Reproduce each of the items below line for line, changing nothing.

━━━ Listed entries

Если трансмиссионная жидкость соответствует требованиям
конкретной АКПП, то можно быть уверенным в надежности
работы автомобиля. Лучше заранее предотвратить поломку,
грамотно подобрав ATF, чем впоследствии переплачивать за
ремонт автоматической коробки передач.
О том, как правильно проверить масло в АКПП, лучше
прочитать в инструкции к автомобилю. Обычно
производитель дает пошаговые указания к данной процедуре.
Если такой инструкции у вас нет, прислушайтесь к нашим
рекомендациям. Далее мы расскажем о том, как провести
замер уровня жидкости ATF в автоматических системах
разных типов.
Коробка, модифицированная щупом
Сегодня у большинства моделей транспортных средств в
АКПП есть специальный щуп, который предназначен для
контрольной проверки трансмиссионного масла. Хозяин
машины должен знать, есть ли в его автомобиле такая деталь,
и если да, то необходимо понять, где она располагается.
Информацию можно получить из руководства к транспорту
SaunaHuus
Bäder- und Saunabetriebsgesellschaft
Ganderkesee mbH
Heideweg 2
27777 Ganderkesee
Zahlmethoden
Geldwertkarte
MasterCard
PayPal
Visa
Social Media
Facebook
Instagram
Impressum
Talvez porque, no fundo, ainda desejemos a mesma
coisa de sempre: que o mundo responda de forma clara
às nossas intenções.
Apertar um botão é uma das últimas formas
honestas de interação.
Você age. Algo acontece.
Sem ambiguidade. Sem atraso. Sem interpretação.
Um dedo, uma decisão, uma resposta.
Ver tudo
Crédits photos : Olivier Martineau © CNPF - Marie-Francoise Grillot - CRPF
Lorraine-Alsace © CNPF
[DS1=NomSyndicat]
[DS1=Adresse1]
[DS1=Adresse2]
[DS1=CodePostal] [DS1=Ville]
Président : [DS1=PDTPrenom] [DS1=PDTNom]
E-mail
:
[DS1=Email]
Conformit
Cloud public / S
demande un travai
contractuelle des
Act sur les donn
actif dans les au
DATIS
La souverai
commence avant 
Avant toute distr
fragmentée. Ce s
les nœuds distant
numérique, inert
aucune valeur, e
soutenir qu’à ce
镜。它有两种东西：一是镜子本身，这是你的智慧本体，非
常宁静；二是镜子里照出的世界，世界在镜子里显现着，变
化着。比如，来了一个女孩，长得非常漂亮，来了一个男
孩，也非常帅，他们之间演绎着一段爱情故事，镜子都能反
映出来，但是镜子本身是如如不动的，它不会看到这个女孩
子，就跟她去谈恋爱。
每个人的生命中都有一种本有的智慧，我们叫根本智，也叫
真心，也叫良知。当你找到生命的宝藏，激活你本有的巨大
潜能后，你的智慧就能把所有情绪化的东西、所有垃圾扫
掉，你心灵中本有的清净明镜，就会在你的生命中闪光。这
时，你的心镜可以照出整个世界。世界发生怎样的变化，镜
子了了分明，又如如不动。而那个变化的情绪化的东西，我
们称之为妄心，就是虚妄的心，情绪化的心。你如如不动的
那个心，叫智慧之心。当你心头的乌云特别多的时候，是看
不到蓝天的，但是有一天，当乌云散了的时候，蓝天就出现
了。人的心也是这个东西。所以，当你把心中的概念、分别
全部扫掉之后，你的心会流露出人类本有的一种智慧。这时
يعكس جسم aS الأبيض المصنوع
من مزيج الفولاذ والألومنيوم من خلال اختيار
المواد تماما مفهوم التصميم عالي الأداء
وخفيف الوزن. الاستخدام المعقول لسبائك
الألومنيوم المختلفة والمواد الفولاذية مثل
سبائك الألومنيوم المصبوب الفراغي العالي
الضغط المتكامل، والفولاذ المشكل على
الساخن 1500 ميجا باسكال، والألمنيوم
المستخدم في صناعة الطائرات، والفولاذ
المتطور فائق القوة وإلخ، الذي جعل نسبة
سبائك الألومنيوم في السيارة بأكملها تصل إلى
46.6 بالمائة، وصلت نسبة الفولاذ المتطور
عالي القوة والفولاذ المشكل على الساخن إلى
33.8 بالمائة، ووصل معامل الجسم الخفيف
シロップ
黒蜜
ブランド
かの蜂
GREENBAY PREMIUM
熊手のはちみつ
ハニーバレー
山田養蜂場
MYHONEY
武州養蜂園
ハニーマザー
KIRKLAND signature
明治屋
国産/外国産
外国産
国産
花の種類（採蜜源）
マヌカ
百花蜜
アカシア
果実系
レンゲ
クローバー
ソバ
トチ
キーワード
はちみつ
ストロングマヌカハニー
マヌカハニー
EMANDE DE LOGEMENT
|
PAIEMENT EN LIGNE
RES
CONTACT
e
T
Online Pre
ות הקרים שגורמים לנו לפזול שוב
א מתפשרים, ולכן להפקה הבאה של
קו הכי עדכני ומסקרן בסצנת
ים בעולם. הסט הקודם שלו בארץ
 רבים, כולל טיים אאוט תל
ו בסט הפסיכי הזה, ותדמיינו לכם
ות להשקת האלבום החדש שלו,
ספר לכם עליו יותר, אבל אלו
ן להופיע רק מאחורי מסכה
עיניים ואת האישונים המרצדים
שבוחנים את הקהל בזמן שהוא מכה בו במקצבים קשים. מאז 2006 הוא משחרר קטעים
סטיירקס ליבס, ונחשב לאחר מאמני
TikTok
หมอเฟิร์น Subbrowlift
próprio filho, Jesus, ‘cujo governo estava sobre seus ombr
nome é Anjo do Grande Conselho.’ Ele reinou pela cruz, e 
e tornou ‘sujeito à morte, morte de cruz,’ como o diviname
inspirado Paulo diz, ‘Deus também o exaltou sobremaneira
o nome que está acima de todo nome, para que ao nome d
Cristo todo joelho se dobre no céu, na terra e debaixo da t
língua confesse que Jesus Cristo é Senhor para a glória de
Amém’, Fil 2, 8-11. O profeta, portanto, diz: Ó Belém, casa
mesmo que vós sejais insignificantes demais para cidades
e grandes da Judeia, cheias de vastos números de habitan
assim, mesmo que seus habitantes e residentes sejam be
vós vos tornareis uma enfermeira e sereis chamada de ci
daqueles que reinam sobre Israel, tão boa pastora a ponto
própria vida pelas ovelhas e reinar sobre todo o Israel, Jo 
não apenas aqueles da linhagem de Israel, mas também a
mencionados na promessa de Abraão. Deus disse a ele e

━━━━━━

_Response:_
Если трансмиссионная жидкость соответствует требованиям
конкретной АКПП, то можно быть уверенным в надежности
работы автомобиля. Лучше заранее предотвратить поломку,
грамотно подобрав ATF, чем впоследствии переплачивать за
ремонт автоматической коробки передач.
О том, как правильно проверить масло в АКПП, лучше
прочитать в инструкции к автомобилю. Обычно
производитель дает пошаговые указания к данной процедуре.
Если такой инструкции у вас нет, прислушайтесь к нашим
рекомендациям. Далее мы расскажем о том, как провести
замер уровня жидкости ATF в автоматических системах
разных типов.
Коробка, модифицированная щупом
Сегодня у большинства моделей транспортных средств в
АКПП есть специальный щуп, который предназначен для
контрольной проверки трансмиссионного масла. Хозяин
машины должен знать, есть ли в его автомобиле такая деталь,
и если да, то необходимо понять, где она располагается.
Информацию можно получить из руководства к транспорту
SaunaHuus
Bäder- und Saunabetriebsgesellschaft
Ganderkesee mbH
Heideweg 2
27777 Ganderkesee
Zahlmethoden
Geldwertkarte
MasterCard
PayPal
Visa
Social Media
Facebook
Instagram
Impressum
Talvez porque, no fundo, ainda desejemos a mesma
coisa de sempre: que o mundo responda de forma clara
às nossas intenções.
Apertar um botão é uma das últimas formas
honestas de interação.
Você age. Algo acontece.
Sem ambiguidade. Sem atraso. Sem interpretação.
Um dedo, uma decisão, uma resposta.
Ver tudo
Crédits photos : Olivier Martineau © CNPF - Marie-Francoise Grillot - CRPF
Lorraine-Alsace © CNPF
[DS1=NomSyndicat]
[DS1=Adresse1]
[DS1=Adresse2]
[DS1=CodePostal] [DS1=Ville]
Président : [DS1=PDTPrenom] [DS1=PDTNom]
E-mail
:
[DS1=Email]
Conformit
Cloud public / S
demande un travai
contractuelle des
Act sur les donn
actif dans les au
DATIS
La souverai
commence avant 
Avant toute distr
fragmentée. Ce s
les nœuds distant
numérique, inert
aucune valeur, e
soutenir qu’à ce
镜。它有两种东西：一是镜子本身，这是你的智慧本体，非
常宁静；二是镜子里照出的世界，世界在镜子里显现着，变
化着。比如，来了一个女孩，长得非常漂亮，来了一个男
孩，也非常帅，他们之间演绎着一段爱情故事，镜子都能反
映出来，但是镜子本身是如如不动的，它不会看到这个女孩
子，就跟她去谈恋爱。
每个人的生命中都有一种本有的智慧，我们叫根本智，也叫
真心，也叫良知。当你找到生命的宝藏，激活你本有的巨大
潜能后，你的智慧就能把所有情绪化的东西、所有垃圾扫
掉，你心灵中本有的清净明镜，就会在你的生命中闪光。这
时，你的心镜可以照出整个世界。世界发生怎样的变化，镜
子了了分明，又如如不动。而那个变化的情绪化的东西，我
们称之为妄心，就是虚妄的心，情绪化的心。你如如不动的
那个心，叫智慧之心。当你心头的乌云特别多的时候，是看
不到蓝天的，但是有一天，当乌云散了的时候，蓝天就出现
了。人的心也是这个东西。所以，当你把心中的概念、分别
全部扫掉之后，你的心会流露出人类本有的一种智慧。这时
يعكس جسم aS الأبيض المصنوع
من مزيج الفولاذ والألومنيوم من خلال اختيار
المواد تماما مفهوم التصميم عالي الأداء
وخفيف الوزن. الاستخدام المعقول لسبائك
الألومنيوم المختلفة والمواد الفولاذية مثل
سبائك الألومنيوم المصبوب الفراغي العالي
الضغط المتكامل، والفولاذ المشكل على
الساخن 1500 ميجا باسكال، والألمنيوم
المستخدم في صناعة الطائرات، والفولاذ
المتطور فائق القوة وإلخ، الذي جعل نسبة
سبائك الألومنيوم في السيارة بأكملها تصل إلى
46.6 بالمائة، وصلت نسبة الفولاذ المتطور
عالي القوة والفولاذ المشكل على الساخن إلى
33.8 بالمائة، ووصل معامل الجسم الخفيف
シロップ
黒蜜
ブランド
かの蜂
GREENBAY PREMIUM
熊手のはちみつ
ハニーバレー
山田養蜂場
MYHONEY
武州養蜂園
ハニーマザー
KIRKLAND signature
明治屋
国産/外国産
外国産
国産
花の種類（採蜜源）
マヌカ
百花蜜
アカシア
果実系
レンゲ
クローバー
ソバ
トチ
キーワード
はちみつ
ストロングマヌカハニー
マヌカハニー
EMANDE DE LOGEMENT
|
PAIEMENT EN LIGNE
RES
CONTACT
e
T
Online Pre
ות הקרים שגורמים לנו לפזול שוב
א מתפשרים, ולכן להפקה הבאה של
קו הכי עדכני ומסקרן בסצנת
ים בעולם. הסט הקודם שלו בארץ
 רבים, כולל טיים אאוט תל
ו בסט הפסיכי הזה, ותדמיינו לכם
ות להשקת האלבום החדש שלו,
ספר לכם עליו יותר, אבל אלו
ן להופיע רק מאחורי מסכה
עיניים ואת האישונים המרצדים
שבוחנים את הקהל בזמן שהוא מכה בו במקצבים קשים. מאז 2006 הוא משחרר קטעים
סטיירקס ליבס, ונחשב לאחר מאמני
TikTok
หมอเฟิร์น Subbrowlift
próprio filho, Jesus, ‘cujo governo estava sobre seus ombr
nome é Anjo do Grande Conselho.’ Ele reinou pela cruz, e 
e tornou ‘sujeito à morte, morte de cruz,’ como o diviname
inspirado Paulo diz, ‘Deus também o exaltou sobremaneira
o nome que está acima de todo nome, para que ao nome d
Cristo todo joelho se dobre no céu, na terra e debaixo da t
língua confesse que Jesus Cristo é Senhor para a glória de
Amém’, Fil 2, 8-11. O profeta, portanto, diz: Ó Belém, casa
mesmo que vós sejais insignificantes demais para cidades
e grandes da Judeia, cheias de vastos números de habitan
assim, mesmo que seus habitantes e residentes sejam be
vós vos tornareis uma enfermeira e sereis chamada de ci
daqueles que reinam sobre Israel, tão boa pastora a ponto
própria vida pelas ovelhas e reinar sobre todo o Israel, Jo 
não apenas aqueles da linhagem de Israel, mas também a
mencionados na promessa de Abraão. Deus disse a ele e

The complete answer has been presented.